Interest in trade unions and their politics is no more, and they only have themselves to blame
This week, Unite union’s election for a General Secretary elected a surprise winner, Sharon Graham. Outlets were asking what to make of her election, and what it means for Labour. But, to be honest, it seems the question really is: who actually cares?
Looking at the Department for Business, Energy and Industrial Strategy’s research on the issue, it is clear the worker has very much checked out of union politics. Union membership has been in continuous decline since the 1970s, reaching a record low in 2016, and hasn’t really recovered all that much since then.
“It’s all Thatcher and the Tories”, unionists might reply. By having restrictive trade union laws, we stopped the unions having the power to fight for workers, and so the people lost interest. But, quite frankly, that is a inaccurate deflection.
The fact is, unions lost the working man by becoming middle-class pressure groups. If you are one of the select few holding membership of a trade union, you’re more likely to be a middle earner, earning £500-£999 a week, rather than be in any other income group. And even then, that doesn’t guarantee participation, as only twelve per cent of Unite members bothered to vote in their recent leadership election.
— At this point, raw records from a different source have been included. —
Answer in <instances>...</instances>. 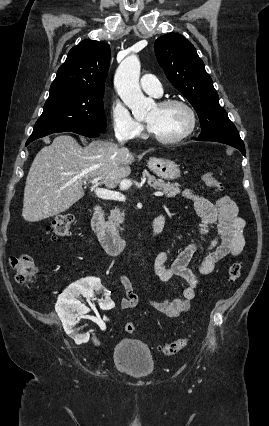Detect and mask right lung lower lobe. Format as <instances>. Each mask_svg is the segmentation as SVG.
Here are the masks:
<instances>
[{
	"instance_id": "right-lung-lower-lobe-1",
	"label": "right lung lower lobe",
	"mask_w": 269,
	"mask_h": 426,
	"mask_svg": "<svg viewBox=\"0 0 269 426\" xmlns=\"http://www.w3.org/2000/svg\"><path fill=\"white\" fill-rule=\"evenodd\" d=\"M75 133H78V134H80V135H83V136H87V137L93 138V137H98L100 132L92 131V130H88V129H82V130H79V131H77V132H75ZM30 142H32V141H31V140H28V141H27V144H29Z\"/></svg>"
}]
</instances>
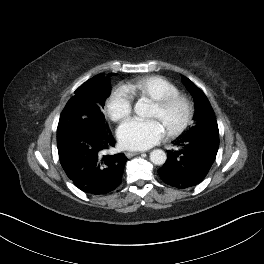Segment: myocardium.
Wrapping results in <instances>:
<instances>
[{"mask_svg": "<svg viewBox=\"0 0 264 264\" xmlns=\"http://www.w3.org/2000/svg\"><path fill=\"white\" fill-rule=\"evenodd\" d=\"M154 105L161 114H166L177 106L182 107L183 116L180 121L176 125L167 129V134L170 137H176L182 134L192 122L194 106L191 100L184 94L176 93L167 96L161 100L154 101Z\"/></svg>", "mask_w": 264, "mask_h": 264, "instance_id": "obj_1", "label": "myocardium"}]
</instances>
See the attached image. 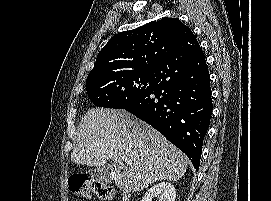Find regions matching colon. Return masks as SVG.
I'll return each instance as SVG.
<instances>
[{"label":"colon","instance_id":"obj_1","mask_svg":"<svg viewBox=\"0 0 271 201\" xmlns=\"http://www.w3.org/2000/svg\"><path fill=\"white\" fill-rule=\"evenodd\" d=\"M69 189L71 192L84 199H88L91 194H94L104 201L115 200L114 189L103 181L91 176H82L71 179L69 181Z\"/></svg>","mask_w":271,"mask_h":201}]
</instances>
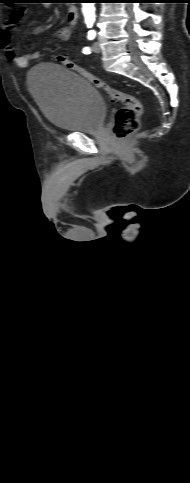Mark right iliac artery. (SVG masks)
I'll use <instances>...</instances> for the list:
<instances>
[{
	"instance_id": "1",
	"label": "right iliac artery",
	"mask_w": 190,
	"mask_h": 483,
	"mask_svg": "<svg viewBox=\"0 0 190 483\" xmlns=\"http://www.w3.org/2000/svg\"><path fill=\"white\" fill-rule=\"evenodd\" d=\"M87 27L88 28H91L92 27V23H87Z\"/></svg>"
}]
</instances>
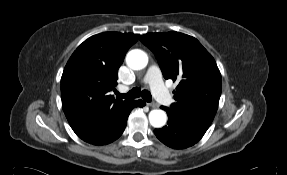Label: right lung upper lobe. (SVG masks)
Segmentation results:
<instances>
[{"label":"right lung upper lobe","instance_id":"cb5924a9","mask_svg":"<svg viewBox=\"0 0 287 175\" xmlns=\"http://www.w3.org/2000/svg\"><path fill=\"white\" fill-rule=\"evenodd\" d=\"M140 35L105 32L85 40L72 54L61 78L65 116L78 137L89 139L114 123L132 100L115 99L118 69Z\"/></svg>","mask_w":287,"mask_h":175}]
</instances>
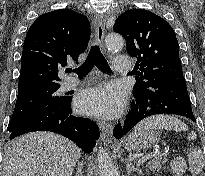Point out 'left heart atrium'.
<instances>
[{
	"label": "left heart atrium",
	"instance_id": "left-heart-atrium-1",
	"mask_svg": "<svg viewBox=\"0 0 205 176\" xmlns=\"http://www.w3.org/2000/svg\"><path fill=\"white\" fill-rule=\"evenodd\" d=\"M124 105L123 91L114 85H102L82 91L77 99V108L85 113L100 116H113Z\"/></svg>",
	"mask_w": 205,
	"mask_h": 176
}]
</instances>
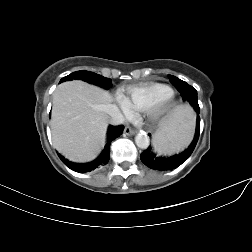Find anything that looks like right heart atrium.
I'll use <instances>...</instances> for the list:
<instances>
[{"label":"right heart atrium","mask_w":252,"mask_h":252,"mask_svg":"<svg viewBox=\"0 0 252 252\" xmlns=\"http://www.w3.org/2000/svg\"><path fill=\"white\" fill-rule=\"evenodd\" d=\"M118 105L121 110V113L125 117H129L132 114V111L130 110L129 105L124 98L119 97Z\"/></svg>","instance_id":"d8ad5b80"}]
</instances>
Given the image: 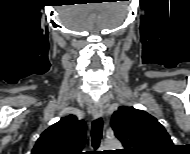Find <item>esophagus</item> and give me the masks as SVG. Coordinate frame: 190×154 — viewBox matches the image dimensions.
Instances as JSON below:
<instances>
[{
    "mask_svg": "<svg viewBox=\"0 0 190 154\" xmlns=\"http://www.w3.org/2000/svg\"><path fill=\"white\" fill-rule=\"evenodd\" d=\"M104 113V105L103 102L96 103L92 108V115L95 119L101 117Z\"/></svg>",
    "mask_w": 190,
    "mask_h": 154,
    "instance_id": "esophagus-1",
    "label": "esophagus"
}]
</instances>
Graham was actually right, in a sense, when she revealed her belief that Unite needed to stop its ‘obsession’ with the Labour Party. The Labour Party itself has, for a while now, succumbed to the same problem: middle-class liberal members romanticising the working class for their own ideological benefit. I just wish that was what Graham meant by her comment.
The fact is the vision of the unions as unapologetically by the working class, for the working class no longer holds in reality. Until the grip of ideological working-class romanticism is cast off, the irrelevance of the unions will long remain.